[Start of SOURCE EXTRACT]

Article – State of Jefferson secessionists

The fight to create Jefferson is the longest of long shots, a Hail Mary pass made by folks who are sick of being underrepresented in the state legislature and ignored by California’s urban centers. Cut off from the seats of power by geography, alienated by the state’s left-leaning politics and tendency toward regulation, enduring stubbornly high unemployment, facing the decimation of traditional industries such as logging, and harboring few prospects for economic growth, these disaffected citizens — overwhelmingly white and mostly conservative — share many of the concerns about central state overreach as the militia members who recently took control of a wildlife refuge in Oregon. They, however, are committed to a political solution rather than an armed rebellion.

Every so often, various states talk about seceding and forming their own independent little countries. Usually, it’s Texas or Alaska or a handful of other states. However, it isn’t often theres talk of seceding to form a new state and remain within the union. (A little history from wiki)

Each state in our glorious little union is, essentially, it’s own country. Each one agrees to operate under an agreed upon framework and cede some authority to that collective government, but still retain a degree of autonomy. This is why something that is illegal in California can be perfectly legal in Montana. Once in a while some folks agitate to leave this happy  little family and are forced at gunpoint to stay in the pot with the rest of us lobsters. (See the War Of Southern Overconfidence for an example of this). The practical upshot of this is that if you don’t like the rules/taxes/laws/politics of where you live, you have around 49 other places to try and see if you like better. (Of course, those federal laws and regs are a different matter.) [Tangentially, it seems to me that the Union should be like any other club..high standards to get in, and an open door policy if you want to leave

The notion of seceding from a state, though…that’s a path that hasn’t been trod nearly as much as the one of seceding from the union.

[End of SOURCE EXTRACT]
[Start of RAW DATA]

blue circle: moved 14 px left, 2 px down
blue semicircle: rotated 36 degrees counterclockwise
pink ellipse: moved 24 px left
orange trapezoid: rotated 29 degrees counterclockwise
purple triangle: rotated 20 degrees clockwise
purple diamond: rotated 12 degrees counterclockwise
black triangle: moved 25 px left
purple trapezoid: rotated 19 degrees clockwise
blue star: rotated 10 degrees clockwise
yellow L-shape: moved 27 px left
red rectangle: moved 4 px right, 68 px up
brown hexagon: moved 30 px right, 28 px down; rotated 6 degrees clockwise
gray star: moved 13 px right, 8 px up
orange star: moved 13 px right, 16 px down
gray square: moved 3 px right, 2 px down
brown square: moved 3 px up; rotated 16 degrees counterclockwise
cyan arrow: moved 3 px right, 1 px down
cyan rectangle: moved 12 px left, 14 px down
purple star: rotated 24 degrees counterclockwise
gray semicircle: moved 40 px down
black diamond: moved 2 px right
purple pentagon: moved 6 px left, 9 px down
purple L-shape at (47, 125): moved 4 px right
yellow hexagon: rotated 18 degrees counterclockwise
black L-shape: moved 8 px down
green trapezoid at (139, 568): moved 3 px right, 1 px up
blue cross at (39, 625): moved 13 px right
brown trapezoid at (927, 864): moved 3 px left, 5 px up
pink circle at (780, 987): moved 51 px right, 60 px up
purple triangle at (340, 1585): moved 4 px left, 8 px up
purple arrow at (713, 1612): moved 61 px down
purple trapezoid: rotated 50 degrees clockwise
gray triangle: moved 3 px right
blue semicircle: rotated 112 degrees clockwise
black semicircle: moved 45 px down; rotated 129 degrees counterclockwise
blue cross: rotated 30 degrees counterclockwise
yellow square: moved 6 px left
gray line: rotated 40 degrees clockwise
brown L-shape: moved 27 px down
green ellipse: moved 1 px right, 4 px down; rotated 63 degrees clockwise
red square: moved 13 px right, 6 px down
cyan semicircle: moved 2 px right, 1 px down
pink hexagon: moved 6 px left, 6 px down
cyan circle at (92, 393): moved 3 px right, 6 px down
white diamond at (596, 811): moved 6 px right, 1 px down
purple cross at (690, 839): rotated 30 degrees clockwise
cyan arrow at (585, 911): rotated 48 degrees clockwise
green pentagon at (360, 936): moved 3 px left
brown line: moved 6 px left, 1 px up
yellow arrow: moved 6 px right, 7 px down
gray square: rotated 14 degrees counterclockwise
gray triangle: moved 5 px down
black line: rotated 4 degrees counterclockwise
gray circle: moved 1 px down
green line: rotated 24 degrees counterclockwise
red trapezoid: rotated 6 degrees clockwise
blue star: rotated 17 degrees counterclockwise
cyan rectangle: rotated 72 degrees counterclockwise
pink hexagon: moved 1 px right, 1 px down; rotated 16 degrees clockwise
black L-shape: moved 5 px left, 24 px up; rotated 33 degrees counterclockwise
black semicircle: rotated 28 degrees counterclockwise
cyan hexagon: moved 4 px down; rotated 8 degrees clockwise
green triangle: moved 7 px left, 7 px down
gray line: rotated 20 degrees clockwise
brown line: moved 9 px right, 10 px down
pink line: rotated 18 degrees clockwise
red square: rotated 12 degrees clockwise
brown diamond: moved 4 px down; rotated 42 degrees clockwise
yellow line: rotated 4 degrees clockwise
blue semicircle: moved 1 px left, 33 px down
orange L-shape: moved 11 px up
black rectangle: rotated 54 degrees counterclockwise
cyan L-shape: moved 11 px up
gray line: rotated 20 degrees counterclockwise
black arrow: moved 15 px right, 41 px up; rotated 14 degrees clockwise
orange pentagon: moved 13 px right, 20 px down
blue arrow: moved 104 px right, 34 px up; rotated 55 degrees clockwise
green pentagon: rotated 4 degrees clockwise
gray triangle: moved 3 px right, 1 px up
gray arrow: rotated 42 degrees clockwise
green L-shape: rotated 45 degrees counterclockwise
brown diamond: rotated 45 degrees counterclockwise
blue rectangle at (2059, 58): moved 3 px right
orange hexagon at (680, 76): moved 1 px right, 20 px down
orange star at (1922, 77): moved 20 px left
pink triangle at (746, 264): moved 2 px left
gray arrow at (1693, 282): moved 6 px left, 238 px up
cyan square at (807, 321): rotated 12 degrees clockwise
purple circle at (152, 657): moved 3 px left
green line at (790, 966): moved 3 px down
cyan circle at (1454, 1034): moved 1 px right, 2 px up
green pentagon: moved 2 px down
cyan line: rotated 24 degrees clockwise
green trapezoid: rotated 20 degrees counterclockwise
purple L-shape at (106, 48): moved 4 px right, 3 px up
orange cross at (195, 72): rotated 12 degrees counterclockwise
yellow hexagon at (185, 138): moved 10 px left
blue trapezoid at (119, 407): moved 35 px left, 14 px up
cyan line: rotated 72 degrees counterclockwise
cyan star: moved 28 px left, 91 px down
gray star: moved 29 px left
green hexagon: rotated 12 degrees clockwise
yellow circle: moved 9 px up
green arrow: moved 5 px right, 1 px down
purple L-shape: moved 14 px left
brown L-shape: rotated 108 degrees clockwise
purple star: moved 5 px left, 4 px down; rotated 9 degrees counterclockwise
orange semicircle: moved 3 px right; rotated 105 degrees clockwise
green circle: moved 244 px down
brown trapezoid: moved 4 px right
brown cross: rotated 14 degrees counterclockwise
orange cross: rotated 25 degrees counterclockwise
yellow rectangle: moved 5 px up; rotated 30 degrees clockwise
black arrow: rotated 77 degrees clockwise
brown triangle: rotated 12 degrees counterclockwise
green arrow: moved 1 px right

[End of RAW DATA]

* WORK TO BE COMPLETED *
Print the State of Jefferson article above in full, word for word.

* ANSWER TO THIS TASK *
Article – State of Jefferson secessionists

The fight to create Jefferson is the longest of long shots, a Hail Mary pass made by folks who are sick of being underrepresented in the state legislature and ignored by California’s urban centers. Cut off from the seats of power by geography, alienated by the state’s left-leaning politics and tendency toward regulation, enduring stubbornly high unemployment, facing the decimation of traditional industries such as logging, and harboring few prospects for economic growth, these disaffected citizens — overwhelmingly white and mostly conservative — share many of the concerns about central state overreach as the militia members who recently took control of a wildlife refuge in Oregon. They, however, are committed to a political solution rather than an armed rebellion.

Every so often, various states talk about seceding and forming their own independent little countries. Usually, it’s Texas or Alaska or a handful of other states. However, it isn’t often theres talk of seceding to form a new state and remain within the union. (A little history from wiki)

Each state in our glorious little union is, essentially, it’s own country. Each one agrees to operate under an agreed upon framework and cede some authority to that collective government, but still retain a degree of autonomy. This is why something that is illegal in California can be perfectly legal in Montana. Once in a while some folks agitate to leave this happy  little family and are forced at gunpoint to stay in the pot with the rest of us lobsters. (See the War Of Southern Overconfidence for an example of this). The practical upshot of this is that if you don’t like the rules/taxes/laws/politics of where you live, you have around 49 other places to try and see if you like better. (Of course, those federal laws and regs are a different matter.) [Tangentially, it seems to me that the Union should be like any other club..high standards to get in, and an open door policy if you want to leave

The notion of seceding from a state, though…that’s a path that hasn’t been trod nearly as much as the one of seceding from the union.